1の件については、日本側の言い分は、昔から行間から読み取れます。お国のために戦った英霊たちの名誉を傷つけてはならない、というものです。実際、戦地付近に娼館を設置するのは他の多くの国々でも行われたことだと右派の論客はよく主張していました。しかし、日本の従軍慰安婦について、韓国側が提起しているのは、10代の少女たちに強制的に売春させたという問題です。
戦地付近の慰安所で多くの兵士たちが慰安婦と売買春をしていました。その中には、強制的に連れてこられた10代の少女たちがいた。私がブログでこう書いても、私は公金で助成してもらってこのブログを運営しているわけではないので、表現の自由は認められるのでしょう。
日本でも、被爆国として核兵器の非人道性を米国で訴えるという活動が地道に行われています。しかし、米国政府としての謝罪や補償はなされたことがありません。日本側が米国に求めているのは、謝罪する意思のない基金創設でしょうか?違うでしょう。米国に対して求めてやまないのは、核兵器を使用することは、戦争犯罪だと認めることです。そして、そのことを踏まえて核兵器の開発と使用を禁止する取り組みを実質的にいっそう進めることです。
このように考えると、韓国側がどうして日本に対してしつこく謝罪を要求するのか、少しは想像力が働かせるかもしれません。
でも、やっぱり日本人としては納得いかない部分があるでしょう。日本海の名称を東海に変更しようという運動が起きたり、日本のお寺から盗まれた仏像について韓国の裁判所がもともと韓国のものだと歴史史料に書いてあるから韓国の物だと判決したり、韓国の迷走ぶりが目立ちます。たしかに、韓国での反日運動をみると、従軍慰安婦問題を真剣に解決しようとするのではなく、お祭騒ぎや集票に利用しているだけなのではないか?とさえ思えてきます。
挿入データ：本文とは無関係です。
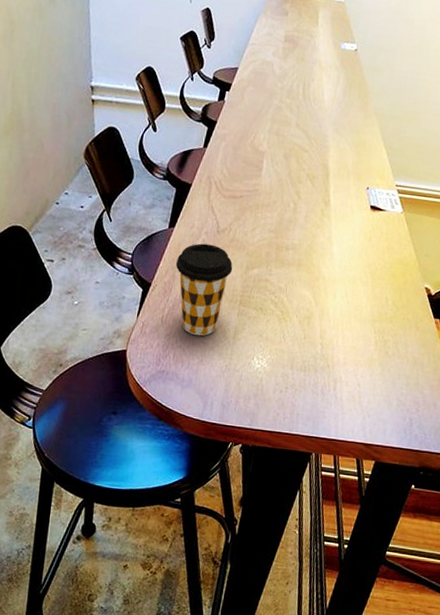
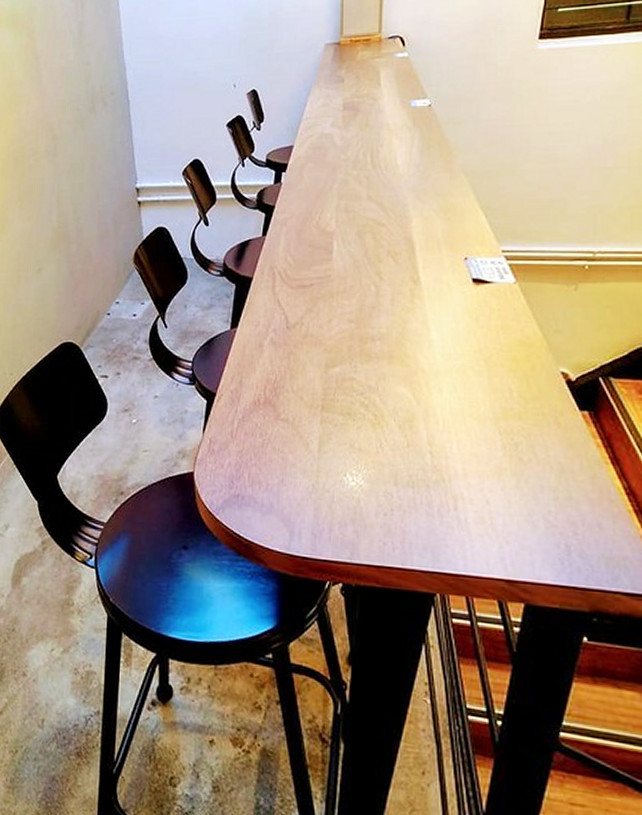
coffee cup: present [175,243,233,336] -> none [242,343,310,451]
真剣味が感じられません。
しかし、みんな違ってみんないい、という標語にあるとおり、国民性の違いというのも受け入れる必要があります。今はその過程なのでしょう。韓国人はたしかにやり過ぎていると思いますが、政治的問題でデモが起きないという日本人の方が世界的にみれば珍しいと言えます。やりすぎてしまう韓国人とおとなしくて隣人に合わせすぎる日本人、という対照性があるのです。ですから、お互いにその分を割り引いてみつめることをお互いに学んでいく必要があります。
長文になってしまいましたが、従軍慰安婦問題が起きた経緯と政府間合意後の展開があってずいぶんこじれてしまった日韓関係は、上記のとおり複雑に入り組んでいます。少なくとも、吉村知事が大村知事に向かって「辞めるべき」というのは言い過ぎだと、これだけははっきり言うことができます。
そして、日本における表現の自由について、公金が投じられている場合とそうでない場合それぞれについて、どのような場合に認められないのか?という議論は、まだこれから始まることになります。